How do you think it was mismanaged?
I got there at 9.40, clutching my advance ticket – and was sent to the back of a ridiculously long queue stretching in a huge loop around one end of Excel. Where I waited (occasionally inching forwards) for over 45 minutes. It was gone 10.25 when I finally got into the hall.
Meanwhile, cash ticket buyers rocking up at 10am, were queuing for two or three minutes and then walking straight in. The 'cash only' queue had disappeared almost 10 minutes before I finally made it into the halls.
I'm sure this wasn't how it was planned, but seriously, you can't sell people an advance ticket on the implicit – if not quite explicit – premise of easier, earlier entry… and then leave those people queueing for 45 minutes whilst people paying 'on the door' just breeze in past them. It's simply wrong.
To make it worse, there were also people pushing in all over the place. Every time the queue was rearranged or gaps created to let other Excel users pass through the mass of wargamers, new people arrived and simply joined the end of the nearest segment of the queue they liked the look of. There weren't enough stewards to make sure people didn't push in, even where this was blatant.
Please let me be at pains to say that of course this doesn't take away from the overall excellence of the event and the massive amount of work that goes into it. And we all know the Warlords do it all for love, and our enjoyment, which makes it very churlish to moan... But - finding oneself in a huge queue and disadvantaged as a reward for having bought an advance ticket is not calculated to get the day off to a good start.
Last year there was something else that fouled up the entrance arrangements - fire marshals being jobsworths we were told.

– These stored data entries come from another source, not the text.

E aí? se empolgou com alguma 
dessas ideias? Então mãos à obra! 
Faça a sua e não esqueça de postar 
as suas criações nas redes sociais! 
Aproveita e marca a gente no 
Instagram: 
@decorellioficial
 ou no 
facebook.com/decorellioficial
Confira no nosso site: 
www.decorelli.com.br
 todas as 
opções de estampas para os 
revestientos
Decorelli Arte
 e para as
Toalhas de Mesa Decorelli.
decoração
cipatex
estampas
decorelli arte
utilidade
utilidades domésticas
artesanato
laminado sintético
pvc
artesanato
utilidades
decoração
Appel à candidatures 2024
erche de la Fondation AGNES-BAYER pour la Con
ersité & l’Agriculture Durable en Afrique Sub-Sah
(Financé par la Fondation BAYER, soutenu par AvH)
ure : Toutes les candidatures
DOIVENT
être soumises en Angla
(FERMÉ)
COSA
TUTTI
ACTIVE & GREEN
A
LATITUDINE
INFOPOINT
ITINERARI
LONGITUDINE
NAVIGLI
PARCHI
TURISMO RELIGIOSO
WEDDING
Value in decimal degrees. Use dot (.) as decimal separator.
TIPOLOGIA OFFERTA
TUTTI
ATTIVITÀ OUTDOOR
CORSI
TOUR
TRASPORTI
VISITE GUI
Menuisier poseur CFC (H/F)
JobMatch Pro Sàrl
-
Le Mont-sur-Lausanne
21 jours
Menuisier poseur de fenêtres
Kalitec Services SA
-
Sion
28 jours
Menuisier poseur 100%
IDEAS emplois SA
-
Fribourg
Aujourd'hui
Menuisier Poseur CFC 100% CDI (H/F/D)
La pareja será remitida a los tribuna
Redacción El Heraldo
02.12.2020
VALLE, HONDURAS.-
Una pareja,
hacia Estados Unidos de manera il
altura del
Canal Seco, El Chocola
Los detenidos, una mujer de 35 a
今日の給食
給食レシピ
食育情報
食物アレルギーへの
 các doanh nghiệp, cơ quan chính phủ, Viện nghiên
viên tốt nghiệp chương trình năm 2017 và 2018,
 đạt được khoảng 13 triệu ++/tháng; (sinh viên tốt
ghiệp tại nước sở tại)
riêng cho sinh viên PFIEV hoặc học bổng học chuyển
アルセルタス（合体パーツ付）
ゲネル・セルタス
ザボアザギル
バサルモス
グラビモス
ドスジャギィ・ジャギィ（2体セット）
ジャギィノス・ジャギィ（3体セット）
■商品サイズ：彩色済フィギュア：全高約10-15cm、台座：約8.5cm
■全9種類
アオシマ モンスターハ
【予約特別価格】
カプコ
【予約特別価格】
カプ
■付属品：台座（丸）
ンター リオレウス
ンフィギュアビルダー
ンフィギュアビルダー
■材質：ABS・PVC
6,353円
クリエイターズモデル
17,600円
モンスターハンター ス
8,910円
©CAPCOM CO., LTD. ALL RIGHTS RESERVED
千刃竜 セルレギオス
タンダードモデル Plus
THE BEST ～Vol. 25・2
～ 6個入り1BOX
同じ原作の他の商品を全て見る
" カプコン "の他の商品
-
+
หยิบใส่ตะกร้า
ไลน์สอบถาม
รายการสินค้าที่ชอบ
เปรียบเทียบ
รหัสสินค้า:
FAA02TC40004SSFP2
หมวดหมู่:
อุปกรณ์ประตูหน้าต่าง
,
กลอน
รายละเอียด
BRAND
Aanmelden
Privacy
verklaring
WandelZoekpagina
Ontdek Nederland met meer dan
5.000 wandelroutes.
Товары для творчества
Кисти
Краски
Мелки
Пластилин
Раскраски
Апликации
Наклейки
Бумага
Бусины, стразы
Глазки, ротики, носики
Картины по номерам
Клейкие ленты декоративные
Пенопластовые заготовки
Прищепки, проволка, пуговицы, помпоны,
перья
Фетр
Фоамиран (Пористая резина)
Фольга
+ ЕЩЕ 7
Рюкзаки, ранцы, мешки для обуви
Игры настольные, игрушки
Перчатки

It seems that every year, getting people in becomes more problematic. Now I remember all too well the queues back at Kensington Town Hall - which is why 'queue buster' badges were first introduced. But the first couple of years at Excel seemed fine. Now it's a problem every year.
I'm guessing that so many 'cash entrants' having been caught in similar queues last year, switched to advance tickets this year - with predictable results.
The difference being, of course, that cash tickets buyers can hardly complain about having to wait. Advance ticket buyers having to wait while cash buyers sail in ahead of them is untenable. It suggests the whole thing needs a serious rethink before the next Salute. I'm sure the Warlords will take this on board.